By the time he’d shaken off the impact and recovered his sight, he beheld a very different apparition. The pulsating orb of light was gone. In its place was a city.
Small as a child’s toy, the city lay dead center in the ravine, bathed in bright sunlight. The walls and towers were no higher than Tol’s knee, as though he viewed a real town across a great distance. The apparition was so perfect and life-like, Tol recognized the place immediately. It was Juramona.
Smoke billowed from various buildings, and flames topped the old wooden walls. The High House, residence of the Marshal of the Eastern Hundred, was engulfed in fire. Swarms of men on horseback galloped through the smoke and chaos. The south gate was breached, as was the east. Sabers rose and fell. Tiny figures on foot fell like scythed grain. Juramona was being sacked.
Gradually Tol heard the noises. Softly at first, and garbled, they soon sorted themselves into distinct sounds- the crackle of flames, hoofbeats, the clash of arms, and above it all, the wailing cries of the dying. A thousand swords struck down a thousand victims-men, women, and children. The smell of blood filled the air, an odor as thick as the smoke.

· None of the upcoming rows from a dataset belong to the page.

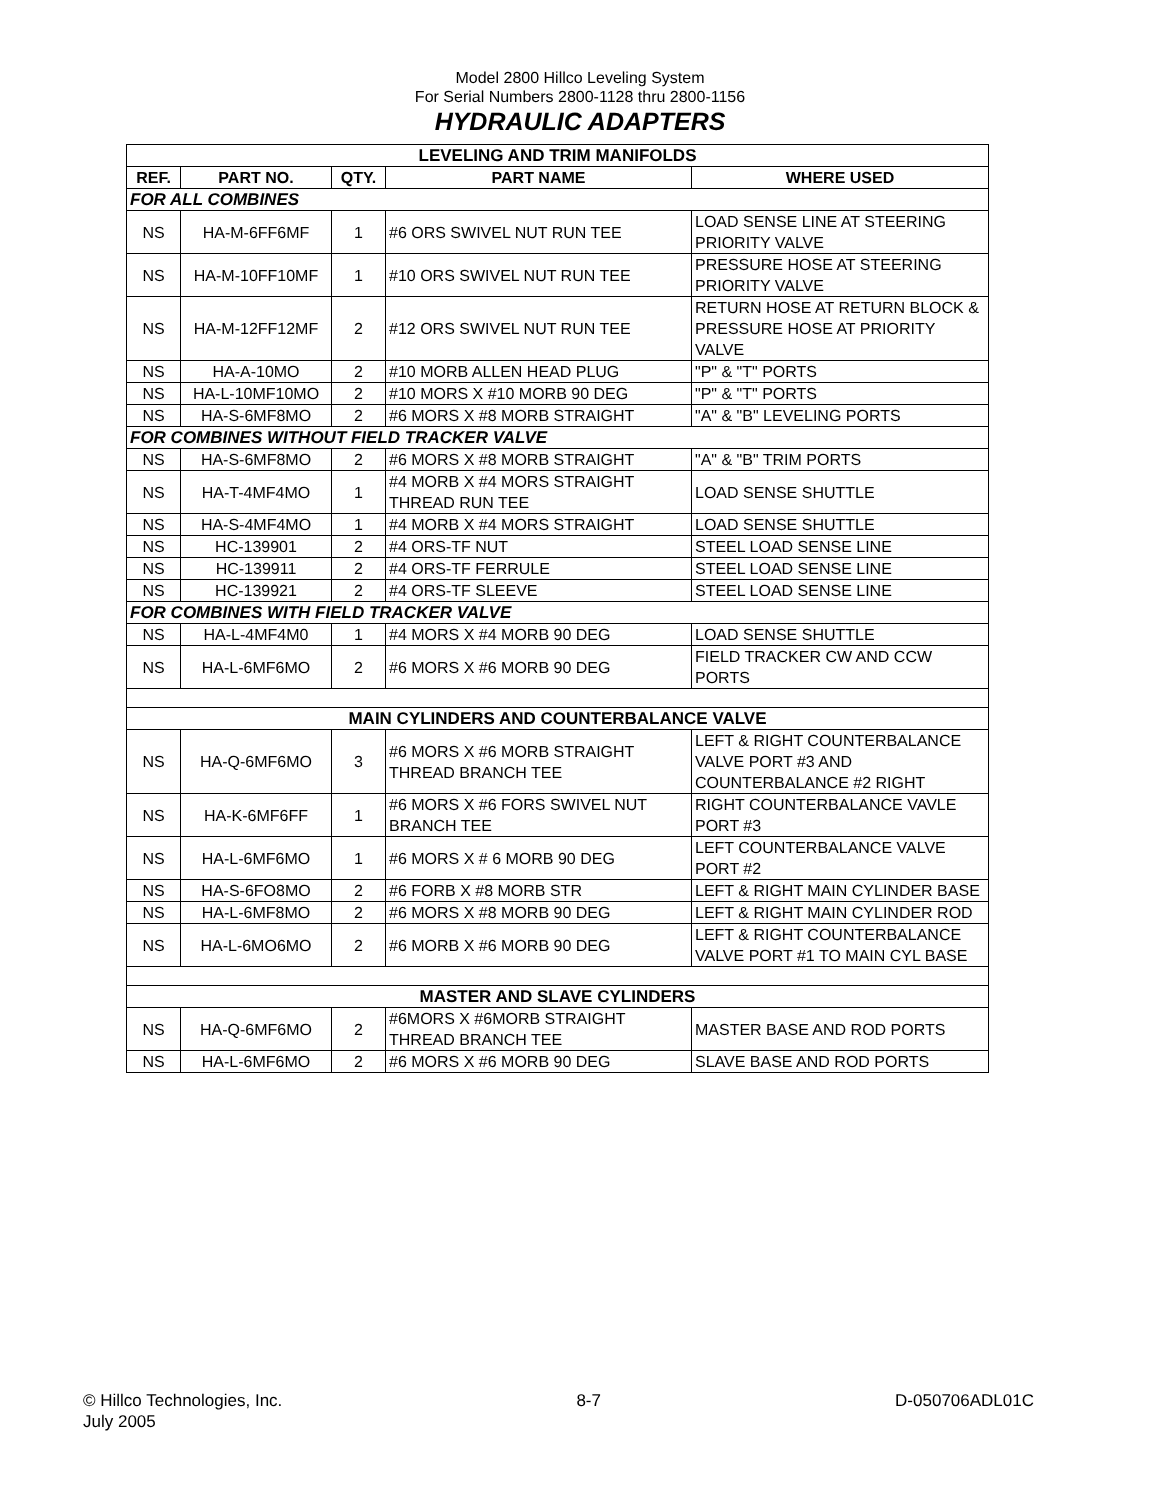Model 2800 Hillco Leveling System
For Serial Numbers 2800-1128 thru 2800-1156
HYDRAULIC ADAPTERS
| LEVELING AND TRIM MANIFOLDS | | | | |
| REF. | PART NO. | QTY. | PART NAME | WHERE USED |
| FOR ALL COMBINES | | | | |
| NS | HA-M-6FF6MF | 1 | #6 ORS SWIVEL NUT RUN TEE | LOAD SENSE LINE AT STEERING PRIORITY VALVE |
| NS | HA-M-10FF10MF | 1 | #10 ORS SWIVEL NUT RUN TEE | PRESSURE HOSE AT STEERING PRIORITY VALVE |
| NS | HA-M-12FF12MF | 2 | #12 ORS SWIVEL NUT RUN TEE | RETURN HOSE AT RETURN BLOCK & PRESSURE HOSE AT PRIORITY VALVE |
| NS | HA-A-10MO | 2 | #10 MORB ALLEN HEAD PLUG | "P" & "T" PORTS |
| NS | HA-L-10MF10MO | 2 | #10 MORS X #10 MORB 90 DEG | "P" & "T" PORTS |
| NS | HA-S-6MF8MO | 2 | #6 MORS X #8 MORB STRAIGHT | "A" & "B" LEVELING PORTS |
| FOR COMBINES WITHOUT FIELD TRACKER VALVE | | | | |
| NS | HA-S-6MF8MO | 2 | #6 MORS X #8 MORB STRAIGHT | "A" & "B" TRIM PORTS |
| NS | HA-T-4MF4MO | 1 | #4 MORB X #4 MORS STRAIGHT THREAD RUN TEE | LOAD SENSE SHUTTLE |
| NS | HA-S-4MF4MO | 1 | #4 MORB X #4 MORS STRAIGHT | LOAD SENSE SHUTTLE |
| NS | HC-139901 | 2 | #4 ORS-TF NUT | STEEL LOAD SENSE LINE |
| NS | HC-139911 | 2 | #4 ORS-TF FERRULE | STEEL LOAD SENSE LINE |
| NS | HC-139921 | 2 | #4 ORS-TF SLEEVE | STEEL LOAD SENSE LINE |
| FOR COMBINES WITH FIELD TRACKER VALVE | | | | |
| NS | HA-L-4MF4M0 | 1 | #4 MORS X #4 MORB 90 DEG | LOAD SENSE SHUTTLE |
| NS | HA-L-6MF6MO | 2 | #6 MORS X #6 MORB 90 DEG | FIELD TRACKER CW AND CCW PORTS |
| MAIN CYLINDERS AND COUNTERBALANCE VALVE | | | | |
| NS | HA-Q-6MF6MO | 3 | #6 MORS X #6 MORB STRAIGHT THREAD BRANCH TEE | LEFT & RIGHT COUNTERBALANCE VALVE PORT #3 AND COUNTERBALANCE #2 RIGHT |
| NS | HA-K-6MF6FF | 1 | #6 MORS X #6 FORS SWIVEL NUT BRANCH TEE | RIGHT COUNTERBALANCE VAVLE PORT #3 |
| NS | HA-L-6MF6MO | 1 | #6 MORS X # 6 MORB 90 DEG | LEFT COUNTERBALANCE VALVE PORT #2 |
| NS | HA-S-6FO8MO | 2 | #6 FORB X #8 MORB STR | LEFT & RIGHT MAIN CYLINDER BASE |
| NS | HA-L-6MF8MO | 2 | #6 MORS X #8 MORB 90 DEG | LEFT & RIGHT MAIN CYLINDER ROD |
| NS | HA-L-6MO6MO | 2 | #6 MORB X #6 MORB 90 DEG | LEFT & RIGHT COUNTERBALANCE VALVE PORT #1 TO MAIN CYL BASE |
| MASTER AND SLAVE CYLINDERS | | | | |
| NS | HA-Q-6MF6MO | 2 | #6MORS X #6MORB STRAIGHT THREAD BRANCH TEE | MASTER BASE AND ROD PORTS |
| NS | HA-L-6MF6MO | 2 | #6 MORS X #6 MORB 90 DEG | SLAVE BASE AND ROD PORTS |
© Hillco Technologies, Inc.
July 2005
8-7 D-050706ADL01C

A new sound arose, slowly growing louder. At first he couldn’t credit it, it was so utterly out of place. Soon it drowned out all the other noises and there was no mistaking it: laughter.
A single male voice was laughing at the carnage. As surely as Tol knew his own name, he recognized that laugh. It was Nazramin, who now ruled Ergoth as Emperor Ackal V.
The laughter swelled in power and volume until it beat at his ears, pounding in his head like a relentless sea. Eyes squinting against the agony, Tol fell to his knees.